The Best Foreign Film Oscar went to The Salesman (Memento Films, 124 minutes, PG-13). I still
think Iceland's Rams was better
picture, but it's hard to begrudge anything done by Iranian director Asghar
Farhadi (A Separation, The Past). I
constantly marvel over how he gets work past mullah censors. This film is in
Persian with English subtitles, but you'll recognize parts of this
play-within-a-film as it concerns a husband/wife team rehearsing Death of a Salesman while a real-life
domestic tragedy/drama unfolds outside the theater.
Emad (Shahab Hosseini) is a modern, magnetic, and commanding
teacher and director set to play the role of Willy Loman. Problems emerge when
he and his wife, Rana (Taraneh Alidoosti) must vacate their apartment when a
nearby construction project destabilizes the building. Luck is with them when
fellow cast member Babak (Babak Karimi) offers an apartment whose previous
occupant suddenly left. Strangely, though, Babak is vague about who she was or
why she left her things behind. Matters take an ominous twist when Rana is
accosted while bathing. The assault on Rana reveals Emad to be less progressive
than we first supposed. He becomes obsessed with finding the man who did this— not
because Rana was terrified and bloodied, but because of the stain on his honor.

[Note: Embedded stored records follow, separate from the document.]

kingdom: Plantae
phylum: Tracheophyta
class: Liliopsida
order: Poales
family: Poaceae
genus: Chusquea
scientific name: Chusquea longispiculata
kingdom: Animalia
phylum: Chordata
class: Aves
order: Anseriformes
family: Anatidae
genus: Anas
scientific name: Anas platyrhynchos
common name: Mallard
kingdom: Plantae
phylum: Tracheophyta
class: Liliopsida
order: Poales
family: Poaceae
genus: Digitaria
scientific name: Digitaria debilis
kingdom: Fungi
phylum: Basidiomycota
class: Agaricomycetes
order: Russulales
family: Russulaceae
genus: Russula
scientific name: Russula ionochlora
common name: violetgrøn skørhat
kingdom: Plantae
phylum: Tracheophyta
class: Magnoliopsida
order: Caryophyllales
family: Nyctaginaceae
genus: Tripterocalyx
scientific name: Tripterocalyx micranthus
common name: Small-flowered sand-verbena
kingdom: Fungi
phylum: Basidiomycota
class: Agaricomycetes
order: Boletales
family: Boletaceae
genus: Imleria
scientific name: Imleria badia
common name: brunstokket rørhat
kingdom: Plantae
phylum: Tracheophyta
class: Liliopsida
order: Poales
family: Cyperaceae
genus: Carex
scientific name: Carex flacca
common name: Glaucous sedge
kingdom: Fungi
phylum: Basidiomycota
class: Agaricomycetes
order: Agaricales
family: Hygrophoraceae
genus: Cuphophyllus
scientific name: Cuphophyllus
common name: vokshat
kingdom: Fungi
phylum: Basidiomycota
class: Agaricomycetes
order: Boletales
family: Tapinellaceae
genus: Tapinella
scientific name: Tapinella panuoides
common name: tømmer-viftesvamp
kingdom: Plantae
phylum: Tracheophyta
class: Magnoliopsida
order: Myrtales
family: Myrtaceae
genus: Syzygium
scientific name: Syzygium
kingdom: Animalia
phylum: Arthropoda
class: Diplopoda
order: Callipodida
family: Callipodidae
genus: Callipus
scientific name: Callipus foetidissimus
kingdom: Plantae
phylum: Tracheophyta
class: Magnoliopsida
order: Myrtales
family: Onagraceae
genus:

This is a film about humiliation, obsession, patriarchy,
revenge, assumptions, and masculinity. Farhadi deftly interweaves themes from Death of a Salesman and we begin to see
Emad as akin to Willy in being stuck on the wrong side of social change. Emad's
descent into revenge fantasies soon wearies his theater colleagues, especially
Babak—whom Emad goes off script to insult— and Kati, a single mother whose
sympathies are with Rana. Is Emad a symbol for Iran's theocratic rulers—cruel,
self-righteous, and mired in out-of-date values? One wonders if Farhadi has
pulled the wool over mullah eyes by cleverly immersing such implications within
a mystery and its bathetic resolution. Has Emad become Willy—a man in pursuit
of illusions and living in a bygone world? Does his definition of morality
parallel Willy's antiquated values?
Farhadi likes to personalize clashing worldviews, often
placing them within domestic settings. His is also a masterful microcosmic look
at the pull of tradition versus the push of secularization. Is it also a veiled
critique of Islamic fundamentalism? You don't have to imagine the film in this
light, as it's dramatic in its own right. Part of the puzzle centers on the
identity of the mysterious previous apartment tenant. Pay attention to who is drawing
on the walls early on, as I think it's a clue. But Farhadi's forte—and maybe
the reason he gets to take surprising liberty—is that he only reveals part of
what he's thinking and leaves the rest for viewers to contemplate.